■ Problem to solve:
Restate each line below word for word, skipping every picture.

■ Dataset content:
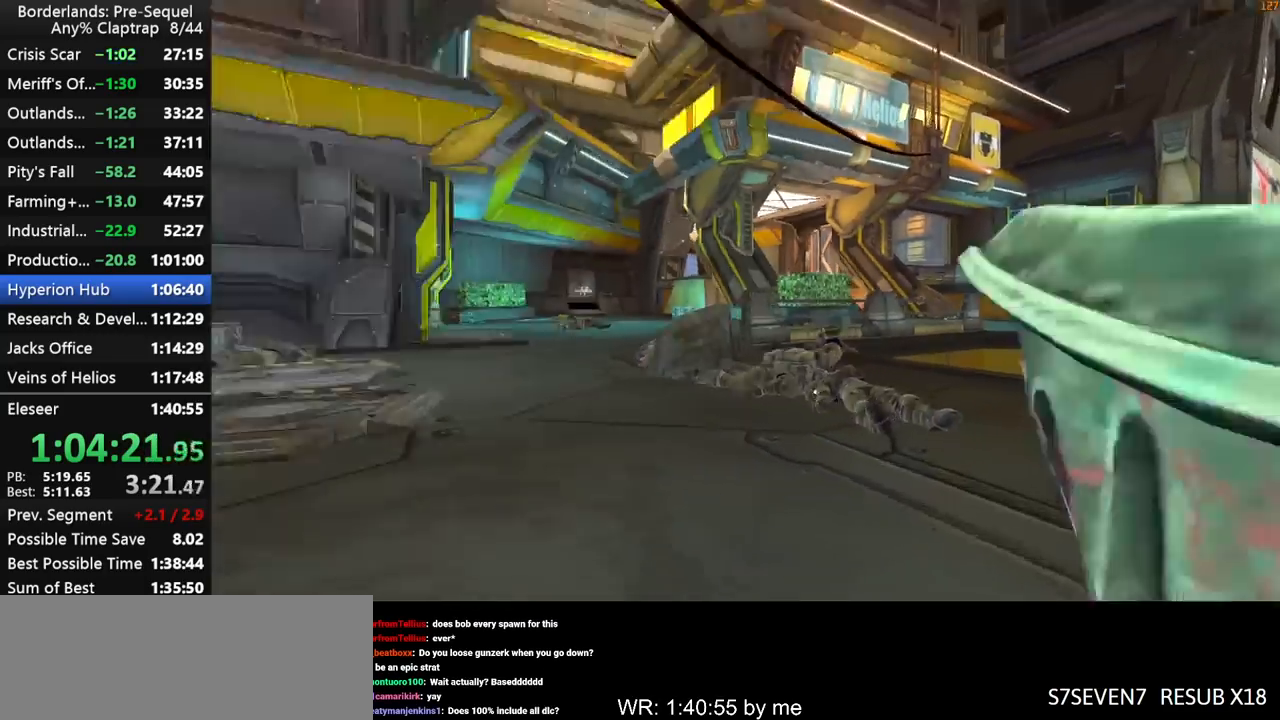
{"keys": ["d", "shift", "w"], "mouse_move": "down", "events": [[117, "w", "down"], [200, "d", "down"], [384, "shift", "down"]]}
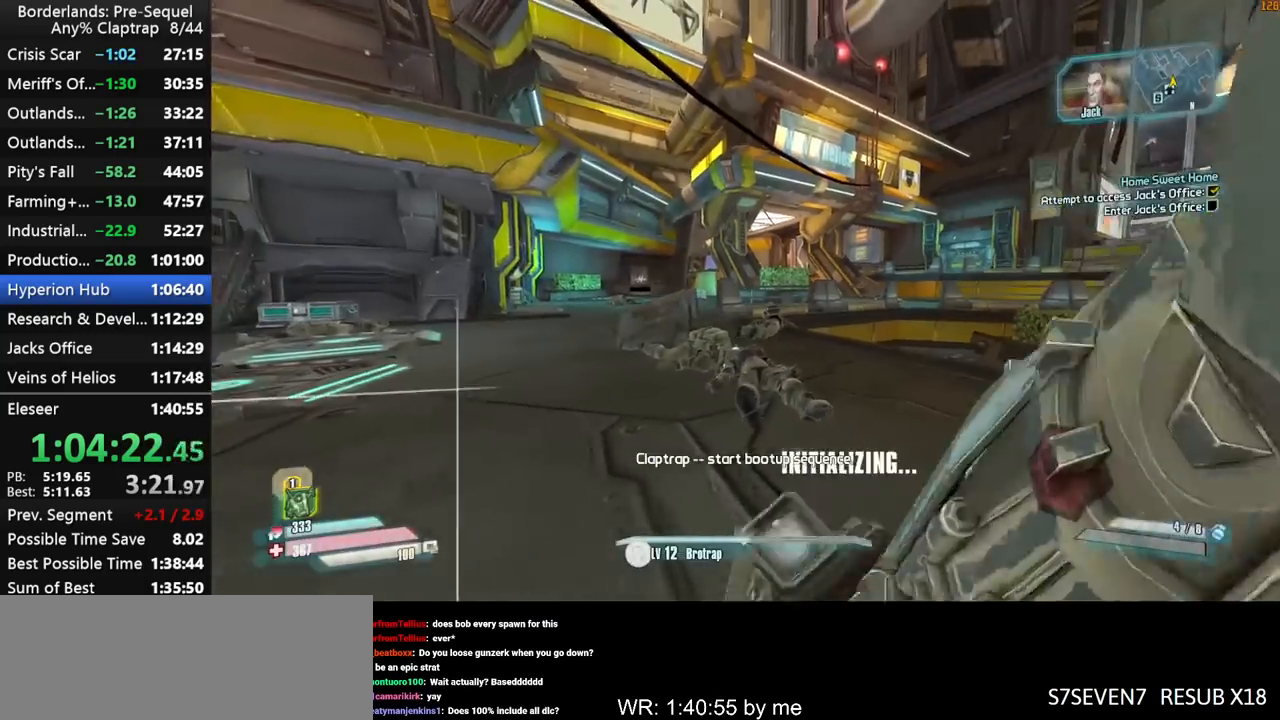
{"keys": ["w"], "mouse_move": "still", "events": [[34, "shift", "up"], [84, "d", "up"]]}
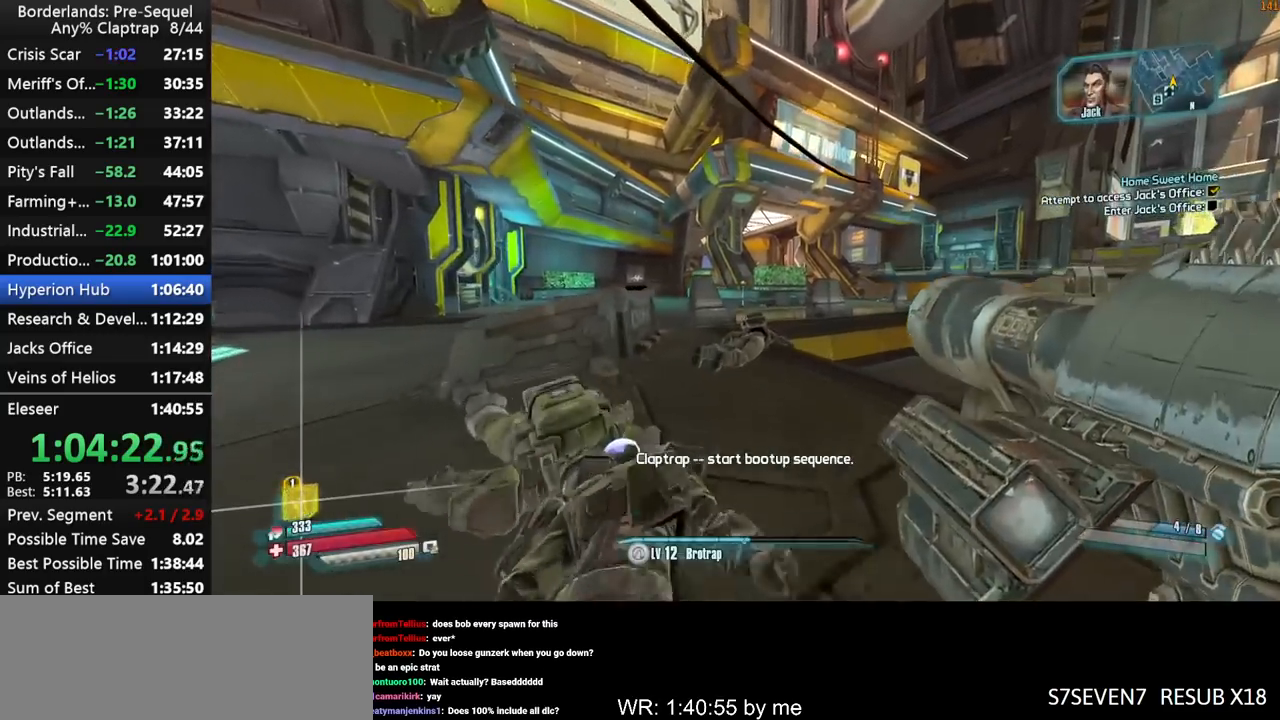
{"keys": ["w", "x"], "mouse_move": "still", "events": [[84, "d", "down"], [234, "d", "up"], [284, "x", "down"]]}
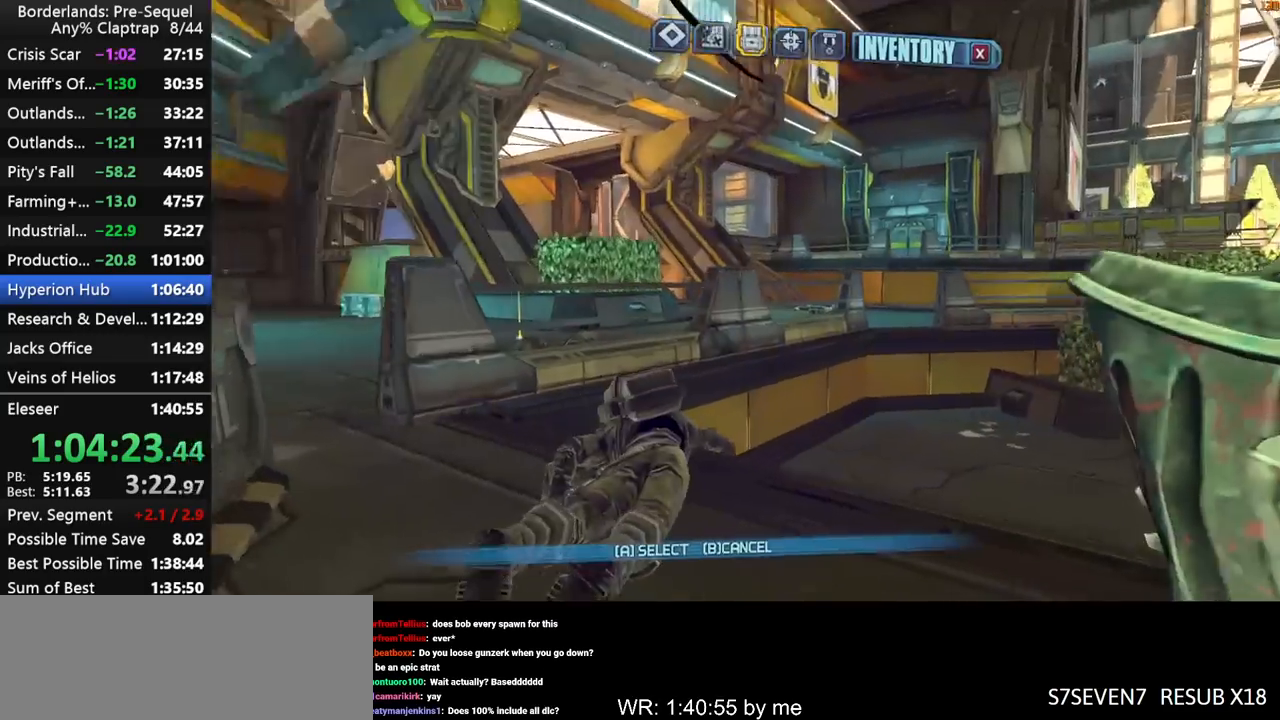
{"keys": ["1"], "mouse_move": "still", "events": [[17, "x", "up"], [67, "w", "up"], [484, "1", "down"]]}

■ Response area:
{"keys": ["d", "shift", "w"], "mouse_move": "down", "events": [[117, "w", "down"], [200, "d", "down"], [384, "shift", "down"]]}
{"keys": ["w"], "mouse_move": "still", "events": [[34, "shift", "up"], [84, "d", "up"]]}
{"keys": ["w", "x"], "mouse_move": "still", "events": [[84, "d", "down"], [234, "d", "up"], [284, "x", "down"]]}
{"keys": ["1"], "mouse_move": "still", "events": [[17, "x", "up"], [67, "w", "up"], [484, "1", "down"]]}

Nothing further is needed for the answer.